Pitino did go on to say the recruiting class coming in this year is the best one in 16 years for UofL.
Jurich said he didn’t see this coming and his greatest disappointment is with the organization itself. He says they had been overly aggressive with self-penalties.
UofL plans to appeal the NCAA's rulings, which means there may not be a final decision until fall. UofL has a total of 15 days to write in that formal appeal. Once the NCAA responds to the appeal, UofL can have a rebuttal before a final hearing.
In March the NCAA released their response to UofL’s arguments on the Notice of Allegations concerning Andre McGee allegedly giving money to escorts to have sex with players and recruits at Billy Minardi Hall and other locations.
The NCAA says Coach Rick Pitino failed to demonstrate he created an atmosphere of compliance and monitor his staff. The NCAA says Pitino could have conducted frequent spot checks to find potential or existing compliance problems.

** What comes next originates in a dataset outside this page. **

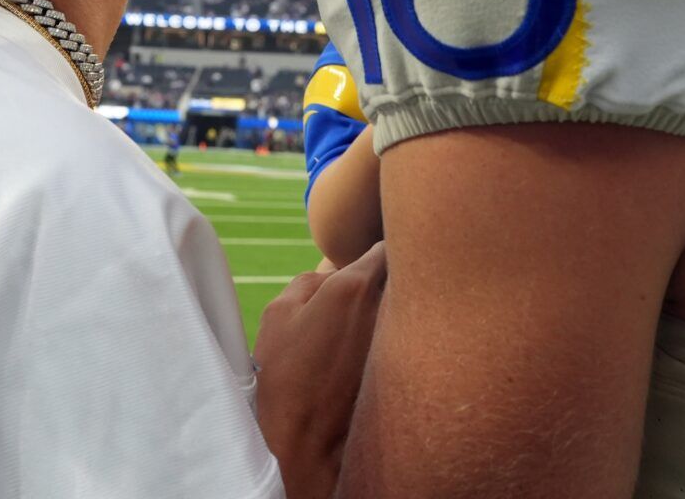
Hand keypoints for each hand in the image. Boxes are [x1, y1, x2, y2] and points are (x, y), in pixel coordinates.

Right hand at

“Pitino failed to demonstrate he actively looked for red flags, asked pointed questions or even occasionally solicited honest feedback from McGee about activities occurring under his supervision. These are basic elements of a head coach’s obligation to monitor.”
They say if he saw no problems with how McGee managed recruiting it was because he was not looking for them. According to the NCAA, he would ask how they would work with the team and not how they spent their time during their visit to the school.
A theme throughout the NCAA’s response was the amount of money provided by Andre McGee and the NCAA states it doesn’t matter how much money he provided for the alleged sex acts and adult entertainment, only that it was a severe NCAA violation.
UofL statement regarding NCAA response from March:
"We continue to regret that NCAA legislation was violated by a former UofL employee. His behavior was shameful and wrong. This behavior is the reason we self-imposed severe penalties on ourselves. In this latest correspondence, the NCAA Enforcement Staff's Response reiterates its previous position and, in fact, makes clear that the allegation does not state that Coach Pitino should have detected or known about the violations. We have faith in the NCAA process and look forward to demonstrating at the hearing that Coach Pitino properly monitored his staff."